【談話】改正育児介護休業法の成立にあたって
6月24日参議院本会議で、育児介護休業法改正法案が可決成立した。働く女性の7割が妊娠・出産を契機に離職すること、男性の育児休暇取得が進まないことなどを改善する目的を持ち改正されたものである。成立した法案には、両親ともに育児休業をとる場合の休業期間の2ヶ月の延長、子の看護休暇を子どもが2人以上の場合は10日とし、予防接種などの適用拡大すること、3歳に満たない子を養育する労働者の短時間勤務・時間外労働の免除の義務化、短期の介護休暇の新設、均等法と同様の不利益取り扱いに対する公表・過料を含む罰則規定の強化などが盛り込まれた。また、審議の過程で不利益取り扱いの厳格化が求められ、罰則規定の施行期日が公布から3ヶ月以内に前倒しする前進的な修正が行われた。

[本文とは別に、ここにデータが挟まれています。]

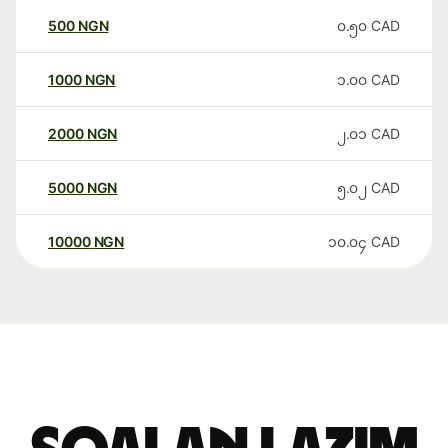
500
NGN
၀.၅၀
CAD
1000
NGN
၁.၀၀
CAD
2000
NGN
၂.၀၁
CAD
5000
NGN
၅.၀၂
CAD
10000
NGN
၁၀.၀၄
CAD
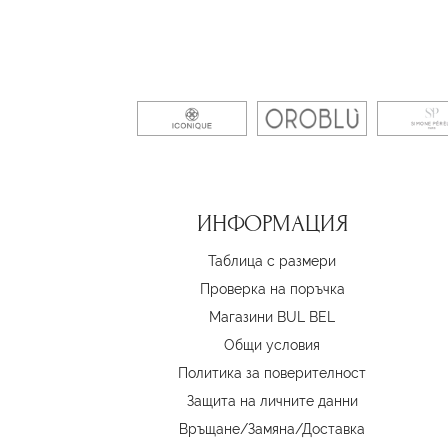
ИНФОРМАЦИЯ
Таблица с размери
Проверка на поръчка
Магазини BUL BEL
Oбщи условия
Политика за поверителност
Защита на личните данни
Връщане/Замяна
/
Доставка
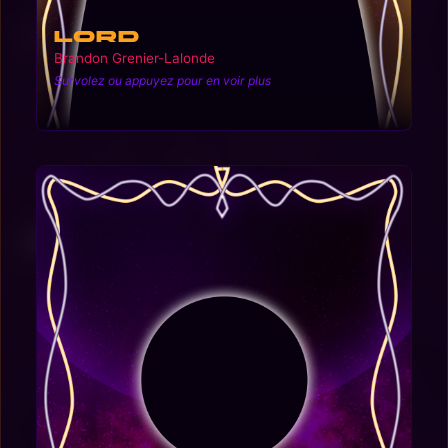
Lord
Brandon Grenier-Lalonde
Survolez ou appuyez pour en voir plus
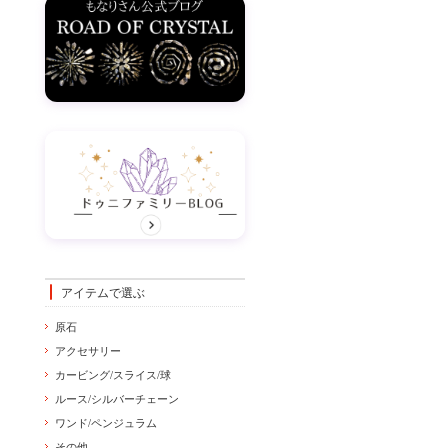
アイテムで選ぶ
原石
アクセサリー
カービング/スライス/球
ルース/シルバーチェーン
ワンド/ペンジュラム
その他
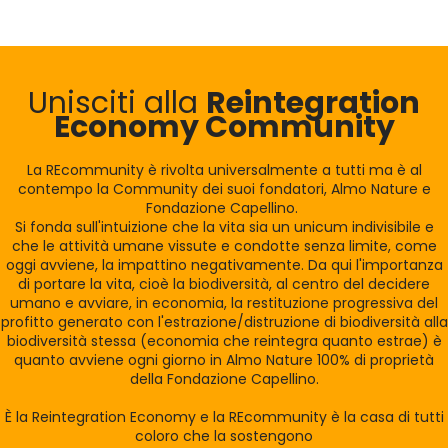
Unisciti alla
Reintegration
Economy Community
La REcommunity è rivolta universalmente a tutti ma è al
contempo la Community dei suoi fondatori, Almo Nature e
Fondazione Capellino.
Si fonda sull'intuizione che la vita sia un unicum indivisibile e
che le attività umane vissute e condotte senza limite, come
oggi avviene, la impattino negativamente. Da qui l'importanza
di portare la vita, cioè la biodiversità, al centro del decidere
umano e avviare, in economia, la restituzione progressiva del
profitto generato con l'estrazione/distruzione di biodiversità alla
biodiversità stessa (economia che reintegra quanto estrae) è
quanto avviene ogni giorno in Almo Nature 100% di proprietà
della Fondazione Capellino.
È la Reintegration Economy e la REcommunity è la casa di tutti
coloro che la sostengono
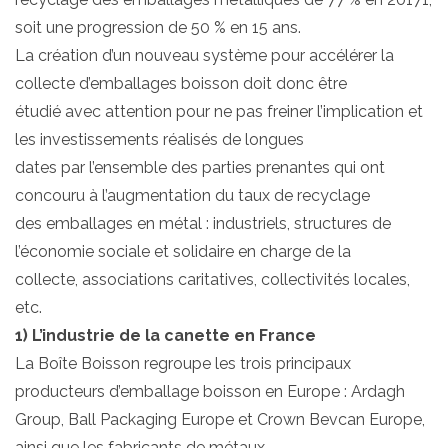
soit une progression de 50 % en 15 ans.
La création d’un nouveau système pour accélérer la
collecte d’emballages boisson doit donc être
étudié avec attention pour ne pas freiner l’implication et
les investissements réalisés de longues
dates par l’ensemble des parties prenantes qui ont
concouru à l’augmentation du taux de recyclage
des emballages en métal : industriels, structures de
l’économie sociale et solidaire en charge de la
collecte, associations caritatives, collectivités locales,
etc.
1) L’industrie de la canette en France
La Boîte Boisson regroupe les trois principaux
producteurs d’emballage boisson en Europe : Ardagh
Group, Ball Packaging Europe et Crown Bevcan Europe,
ainsi que les fabricants de métaux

アメリカの経済破綻が外需を頼みとする日本の経済にも不況をもたらし、昨年末から、「非正規切り」が社会問題化する中で、従来妊娠した女性に行われてきた「肩たたき」「身分の不利益変更」から「不況」を口実に表立って解雇する「育休切り」が横行し社会問題化した。改正法案の審議では、こうした労働者の実態が与野党を問わず問題視され、民主・社民・国民新党により育児休業中・後の労働条件等の労働者への明示の義務化など「育休切り」規制強化を盛り込む修正案が提出された。修正案では1人親家庭の子の看護休暇を1人につき10日にする、短時間勤務や所定外労働免除などの措置を就学前までとすること、共産党も男性の休業取得を促進する目的をもち所得保障6割とし、介護休業中の社会保険料免除制度の創設を修正案として提出した。これらの修正案は、真に男女ともに仕事と生活を両立させてはたらき続けるために必要な措置として、全労連が改正法案の審議に当たって要求してきたことが反映している。
衆議院では10時間、参議院では2時間という短時間の審議のなかでも、育休切りの実態、法律の施行を担保する均等室の体制の不備、保育所待機児童問題など様々な問題がだされた。問題が噴出したにもかかわらず、審議時間はわずかしかなく、その多くが付帯決議として、示されるにとどまった。政府・厚生労働省など関係機関は、付帯決議に示された課題を受け止めた政省令などの作成にあたるよう強く求める。
女性が離職せざる得ない状況を作り出す要因は、両立支援の未整備と長時間労働、低賃金・不安定雇用の増大など労働者の状態悪化によるものである。引き続き全労連は、真に男女ともに仕事と生活を両立させながらはたらき続けるために、仕事と生活支援の拡充、働くルールの確立に全力をあげて取り組んでいく決意である。